La réussite de Minari tient essentiellement par le charisme indéniable de son casting, le petit Alan Kim en tête, dont la rivalité avec sa grand-mère réserve de nombreux fou-rires. Mais Lee Isaac Chung tire également son épingle du jeu par la manière dont il met en lumière cet écart entre les générations, entre la grand-mère qui découvre totalement les États-Unis, les parents qui sont arrivés dans le pays pour tenter de faire leur vie et leurs enfants qui, eux, sont nés ici. Il joue donc en permanence de cette double culture, fait passer régulièrement ses personnages de l’anglais au coréen et les confronte à des traditions tantôt discutables (le rituel de la punition) ou de nouveaux rituels (la découverte du Mountain Dew par la grand-mère, que les enfants appellent de l’eau de source).

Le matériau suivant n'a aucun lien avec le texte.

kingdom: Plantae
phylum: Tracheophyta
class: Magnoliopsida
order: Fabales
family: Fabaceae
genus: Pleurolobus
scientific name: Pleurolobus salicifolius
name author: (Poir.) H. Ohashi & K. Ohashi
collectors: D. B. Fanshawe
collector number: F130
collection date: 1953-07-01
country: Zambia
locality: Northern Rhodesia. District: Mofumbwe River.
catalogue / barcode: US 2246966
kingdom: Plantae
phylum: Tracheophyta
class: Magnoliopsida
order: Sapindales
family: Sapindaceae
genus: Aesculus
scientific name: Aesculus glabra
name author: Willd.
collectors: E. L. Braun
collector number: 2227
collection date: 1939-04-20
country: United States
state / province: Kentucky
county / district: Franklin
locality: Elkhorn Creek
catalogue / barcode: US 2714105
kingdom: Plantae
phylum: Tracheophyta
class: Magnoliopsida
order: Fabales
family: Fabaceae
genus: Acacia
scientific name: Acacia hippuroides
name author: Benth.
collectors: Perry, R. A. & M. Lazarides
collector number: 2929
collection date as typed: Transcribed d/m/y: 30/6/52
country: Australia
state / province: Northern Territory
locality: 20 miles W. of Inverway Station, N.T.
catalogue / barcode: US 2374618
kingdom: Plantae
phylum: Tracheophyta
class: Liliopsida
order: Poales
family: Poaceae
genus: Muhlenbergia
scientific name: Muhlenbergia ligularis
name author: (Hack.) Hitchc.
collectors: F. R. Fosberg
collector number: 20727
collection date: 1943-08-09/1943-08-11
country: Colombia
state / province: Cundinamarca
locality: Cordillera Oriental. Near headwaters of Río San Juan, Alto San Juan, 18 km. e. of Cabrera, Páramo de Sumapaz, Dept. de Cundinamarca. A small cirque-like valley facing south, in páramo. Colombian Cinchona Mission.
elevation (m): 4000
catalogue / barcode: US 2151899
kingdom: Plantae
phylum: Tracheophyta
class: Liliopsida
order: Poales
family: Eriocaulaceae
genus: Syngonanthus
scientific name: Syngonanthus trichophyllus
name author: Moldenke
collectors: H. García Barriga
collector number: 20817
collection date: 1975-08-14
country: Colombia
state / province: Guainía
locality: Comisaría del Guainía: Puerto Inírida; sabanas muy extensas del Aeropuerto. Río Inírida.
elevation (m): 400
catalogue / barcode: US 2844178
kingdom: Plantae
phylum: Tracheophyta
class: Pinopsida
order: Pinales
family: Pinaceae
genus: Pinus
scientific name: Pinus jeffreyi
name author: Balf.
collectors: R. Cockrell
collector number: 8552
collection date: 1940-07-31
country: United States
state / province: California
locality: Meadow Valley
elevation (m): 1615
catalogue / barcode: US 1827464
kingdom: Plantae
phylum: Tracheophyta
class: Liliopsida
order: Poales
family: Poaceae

Si la construction du film est relativement balisée, Minari ne s’embourbe jamais pour autant dans un surplus d’émotions, trouvant toujours la juste mesure. Lorsque la famille décide de pratiquer sa foi et de rencontrer les habitants blancs des alentours, il sera question d’ouverture et de respect et non de discrimination, à l’heure où la haine raciale semble se décomplexer de plus en plus à travers les États. La seule petite maladresse viendra des autres enfants qui tentent de comprendre pourquoi David et Anne sont « différents », mais ce dernier point est bien vite oublié. Bref : Minari présente un esprit de bienveillance particulièrement bienvenu, et en guise de film d’ouverture d’un festival qui observe l’évolution de la société américaine, la remet en perspective à travers son histoire, peut-être n’y a-t-il pas mieux pour souhaiter et trouver l’apaisement.

Minari, de Lee Isaac Chung. Avec Steven Yeun, Yeri Han, Noel Kate Cho, Yuh-Jung Youn, Alan Kim et Will Patton. Sortie en salles prochainement via ARP Sélection.